Friday, October 28, 2011

Authors of Our Own Lives


Kurt Vonnegut once remarked that the secret of writing fiction is to make the reader really want something and then take it away. You find that in life, of course, but the person who is taking it away is usually not some outside author or director but the main character.


I knew a candidate for an executive position who was bright and skilled but prone to self-sabotage. Just when the goal was in sight, he'd do something weird. Often, he would survive the cut regardless of the problem but in other cases he was sunk by his own actions. If I had been managing his career, I would have suggested a trip to an isolated cabin two weeks before any selection decision.

Those of us who self-sabotage, however, usually do so on an incremental basis instead of in one dramatic event. We acquire a collection of bad habits that eventually drag us down. In some respects, they resemble those dreams in which you discover yourself back in school, the final exam is today, and yet you've somehow forgotten to attend class all semester.

I suspect that many of our incremental blunders stem from faulty assumptions and not from a hidden intent to harm our careers or relationships. For example, if we assume that long-term thinking is admirable, we may not catch how frequently it causes us to miss or trip over things that are right in front of us. If we are impatient for achievement and regard that impatience as a commendable sense of urgency, we may not see how it drains pleasure from the processes that will eventually lead to achievement and how the depletion invites depression. As I've written here before, our vices may hide within our virtues.

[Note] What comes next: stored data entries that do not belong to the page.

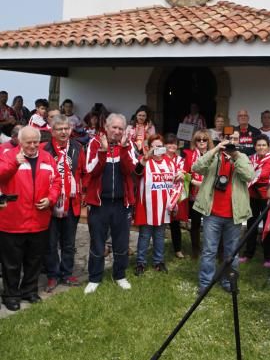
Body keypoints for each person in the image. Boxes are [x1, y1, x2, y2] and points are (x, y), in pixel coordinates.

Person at [0, 126, 61, 310]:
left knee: (34, 260)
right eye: (29, 142)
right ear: (19, 141)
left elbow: (57, 181)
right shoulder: (8, 155)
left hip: (39, 221)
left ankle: (30, 290)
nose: (33, 146)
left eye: (36, 141)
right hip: (13, 221)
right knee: (11, 263)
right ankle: (11, 295)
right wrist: (14, 164)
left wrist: (50, 199)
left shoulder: (46, 157)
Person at [193, 131, 255, 293]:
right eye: (228, 139)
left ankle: (228, 282)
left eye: (234, 140)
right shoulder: (213, 156)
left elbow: (249, 175)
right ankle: (206, 283)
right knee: (209, 250)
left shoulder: (241, 157)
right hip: (212, 213)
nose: (231, 142)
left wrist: (235, 156)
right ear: (222, 140)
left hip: (233, 215)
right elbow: (196, 167)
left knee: (232, 252)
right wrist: (214, 150)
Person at [84, 113, 138, 293]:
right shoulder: (94, 143)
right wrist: (103, 151)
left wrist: (122, 150)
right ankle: (94, 278)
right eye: (113, 127)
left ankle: (120, 275)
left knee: (121, 242)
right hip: (100, 203)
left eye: (120, 128)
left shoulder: (128, 145)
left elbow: (130, 169)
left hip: (122, 204)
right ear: (106, 128)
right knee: (97, 242)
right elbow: (91, 170)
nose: (116, 131)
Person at [43, 115, 87, 291]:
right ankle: (52, 275)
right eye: (59, 129)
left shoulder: (77, 147)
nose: (63, 132)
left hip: (72, 202)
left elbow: (83, 172)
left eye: (66, 128)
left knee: (69, 243)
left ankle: (67, 273)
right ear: (52, 131)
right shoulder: (45, 149)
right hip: (51, 204)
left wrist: (84, 193)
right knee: (51, 244)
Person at [133, 134, 183, 275]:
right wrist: (146, 156)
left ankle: (158, 262)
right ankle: (140, 263)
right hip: (147, 207)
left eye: (160, 146)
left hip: (164, 207)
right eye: (155, 146)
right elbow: (136, 172)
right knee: (144, 235)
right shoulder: (144, 161)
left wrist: (180, 176)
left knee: (160, 235)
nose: (158, 149)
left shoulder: (170, 162)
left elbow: (176, 184)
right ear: (149, 147)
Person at [239, 134, 270, 265]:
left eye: (264, 145)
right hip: (252, 195)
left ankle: (269, 256)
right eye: (258, 145)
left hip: (267, 197)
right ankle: (248, 253)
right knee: (251, 224)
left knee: (267, 226)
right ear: (255, 147)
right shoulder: (251, 159)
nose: (261, 147)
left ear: (268, 147)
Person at [184, 129, 214, 258]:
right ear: (194, 142)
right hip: (195, 194)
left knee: (211, 224)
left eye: (204, 139)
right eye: (198, 139)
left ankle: (210, 249)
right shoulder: (189, 155)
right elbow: (185, 173)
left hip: (210, 195)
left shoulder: (214, 154)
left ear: (208, 141)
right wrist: (195, 181)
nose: (201, 142)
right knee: (195, 223)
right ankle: (195, 250)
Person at [164, 132, 186, 259]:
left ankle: (177, 249)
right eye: (169, 143)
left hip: (175, 195)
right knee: (159, 223)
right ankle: (158, 248)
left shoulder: (180, 160)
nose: (172, 146)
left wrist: (181, 175)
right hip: (161, 193)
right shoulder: (159, 158)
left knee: (175, 223)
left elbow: (181, 175)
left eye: (174, 144)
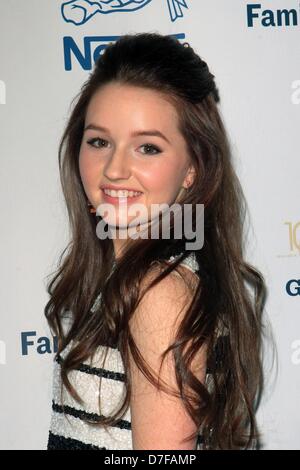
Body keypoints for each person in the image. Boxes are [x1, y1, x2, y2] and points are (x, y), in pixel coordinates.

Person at [45, 32, 273, 450]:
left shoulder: (158, 289)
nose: (114, 169)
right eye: (99, 141)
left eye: (147, 147)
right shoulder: (137, 276)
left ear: (192, 168)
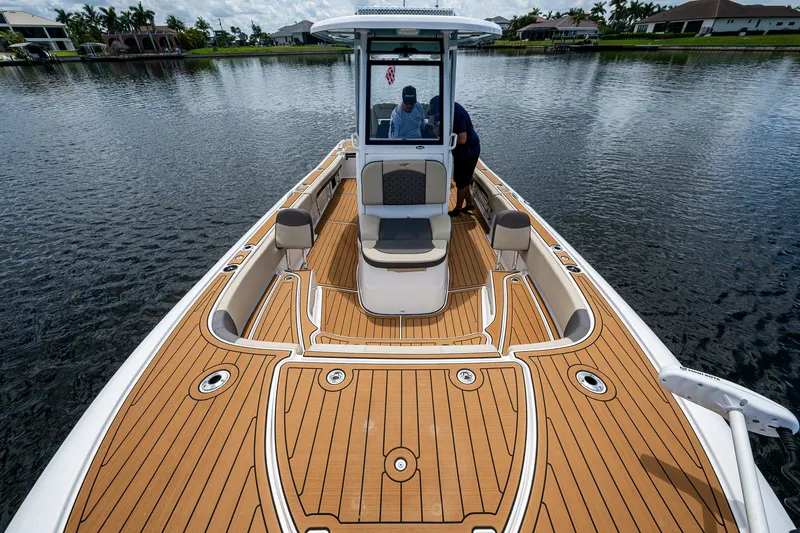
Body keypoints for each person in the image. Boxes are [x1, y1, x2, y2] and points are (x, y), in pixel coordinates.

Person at [428, 95, 481, 216]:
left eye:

If I were to urge one task for anyone experiencing career frustration, it would be to examine the assumptions that have governed daily life. You are the author and you may need to rewrite the story.

2 comments:

Steve Wilheir said...

Leaders are just human, like anyone else... they need a certain degree of complexity in their lives, at times. When things go beyond their comfort zone, they push things back into the area where they're confident again.

Michael Wade said...

Steve,

Interesting observation. We create our zones of comfort and sometimes they become cells.